Among the many potential advantages to the methods and compositions of the present disclosure, only some of which are alluded to herein, the additives, methods, compositions, and systems of the present disclosure may provide improved filtercake removal and/or mitigate premature fluid loss, inter alia, because the particulates disclosed herein are less reactive and/or possess delayed reactivity than certain conventional particulate filtercake removal treatments known in the art. As a result, the additives of the present disclosure may provide more thorough filtercake removal compared to conventional filtercake removal treatments. In some embodiments, the additives of the present disclosure may provide more controlled filtercake removal compared to conventional filtercake removal treatments. Additionally, the additives of the present disclosure may require smaller amounts of the additives for similar levels of filtercake removal and/or fluid loss control as compared to conventional filtercake removal treatments. In some embodiments, certain properties of the additives of the present disclosure such as dissolution time, density, and/or pH may be tuned or tailored for particular applications.

The enzyme core may be a particle made of any known enzyme breaker that is active in the treatment fluid (e.g., once exposed to the treatment fluid) and under reservoir conditions for at least as long as catalytic activity is needed. In some embodiments, the enzyme core may include an enzyme that hydrolyzes starch. In some embodiments, the starch enzymes of the enzyme core may be an amylase, glycoamylase, pullulanase, as well as any other starch enzyme breakers known in the art, any modification thereof, and any combination thereof. In some embodiments, the starch enzyme is a-amylase. In some embodiments, the enzyme core may include one or more additional enzyme breakers known in the art to be useful for dissolving filtercake components, such as enzymes that can hydrolyze xanthan, cellulose, guar, scleroglucan, succinoglycan, or any derivative thereof. The term“dissolve” is defined herein to mean that the filtercake can be completely solubilized, or alternatively, solubilized to the extent that the particles are sufficiently reduced in size to permit their removal from the formation by fluids circulated in the formation. The term“derivative” includes any compound that is made from one of the listed compounds, for example, by replacing one atom in the listed compound with another atom or group of atoms, rearranging two or more atoms in the listed compound, ionizing one of the listed compounds, or creating a salt or ester of one of the listed compounds. In some embodiments, the enzyme core may further include any material suitable for stabilizing, maintaining, and/or delaying the catalytic activity of the enzyme contained therein. Examples of materials suitable for stabilizing, maintaining and/or delaying the catalytic activity of the enzyme may include, but are not limited to, calcium chloride, a formate salt, a pH buffer system, and the like, and any combination thereof. Examples of commercially available enzymes that may be suitable for use as an enzyme core in certain embodiments of the present disclosure are the enzyme breaker products sold under the BDF™-447 tradename available from Halliburton.

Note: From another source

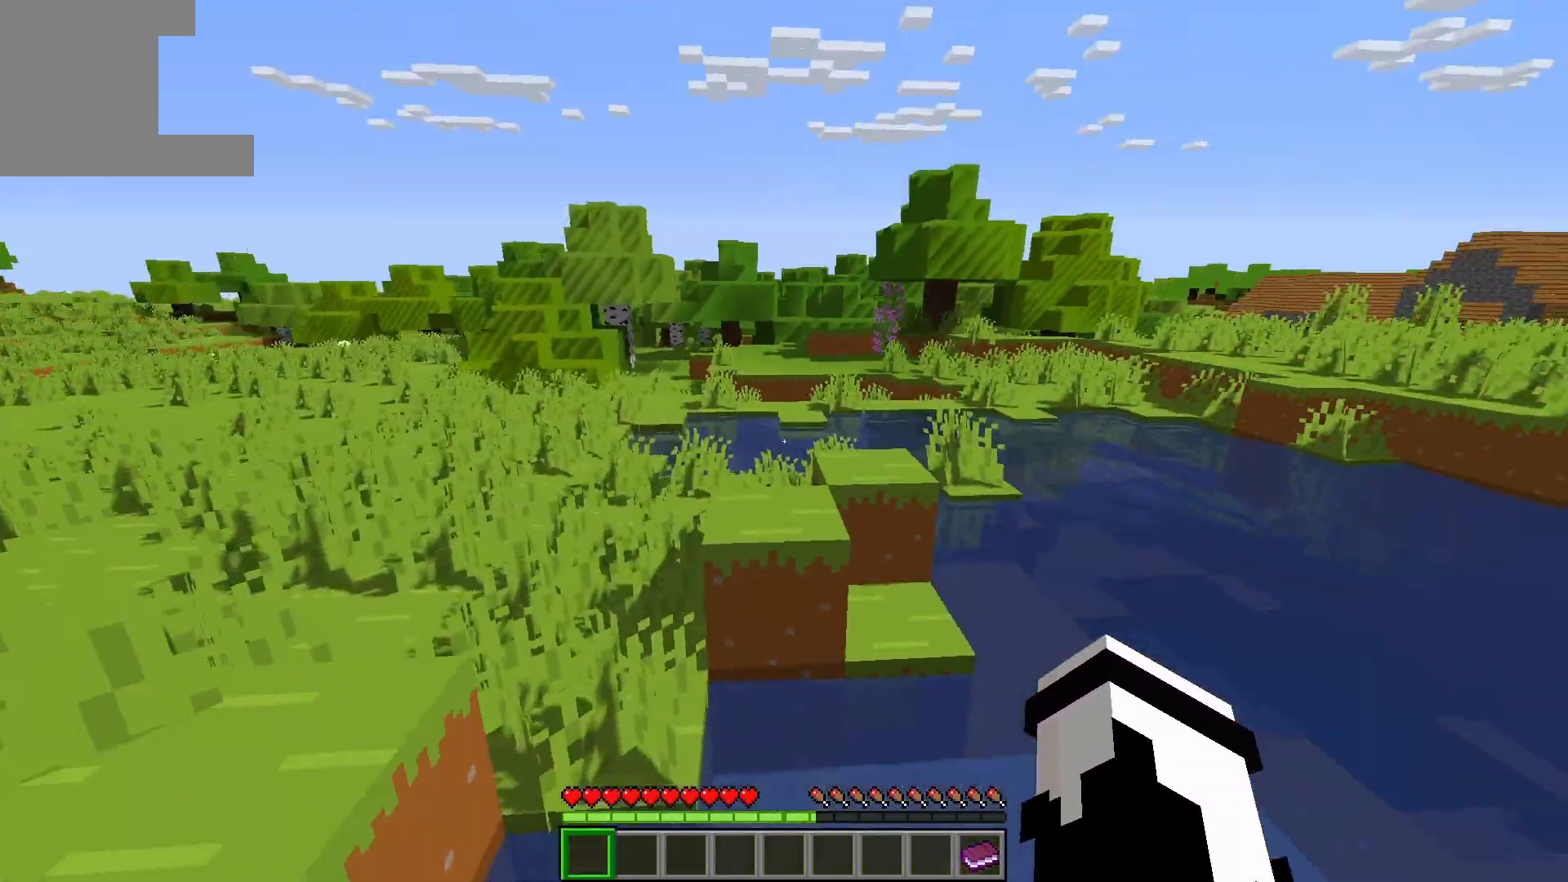
{"keys": ["w"], "events": [[117, "space", "down"], [483, "space", "up"]]}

The degradable coating that encapsulates an outer surface of the enzyme core may include calcium carbonate. The degradable coating may be distributed on the outer surface of the enzyme core in any fashion or form (e.g., as a coating or film, or as distinct clusters or small masses of crystals) and may be disposed on the outer surface of the enzyme core in any amount. In some embodiments, the outer surface of the enzyme core may be at least partially coated with the degradable coating or may be substantially entirely or entirely coated with the degradable coating. The degradable coating may have any suitable thickness, which may be uniform or variable across the outer surface of the enzyme core. For example, in some embodiments, the thickness of the degradable coating may range from about 0.01 pm to about 10 pm, or alternatively about 0.05 pm to about 5 pm, or alternatively about 0.1 pm to about 1 pm, or alternatively about 0.2 pm to about 0.5 pm. A person of skill in the art with the benefit of this disclosure will recognize the appropriate thickness of the degradable coating suitable for a particular embodiment based on, for example, the desired dissolution time of the degradable coating portion of the particulate additive, the desired delay in enzymatic activity, and the like.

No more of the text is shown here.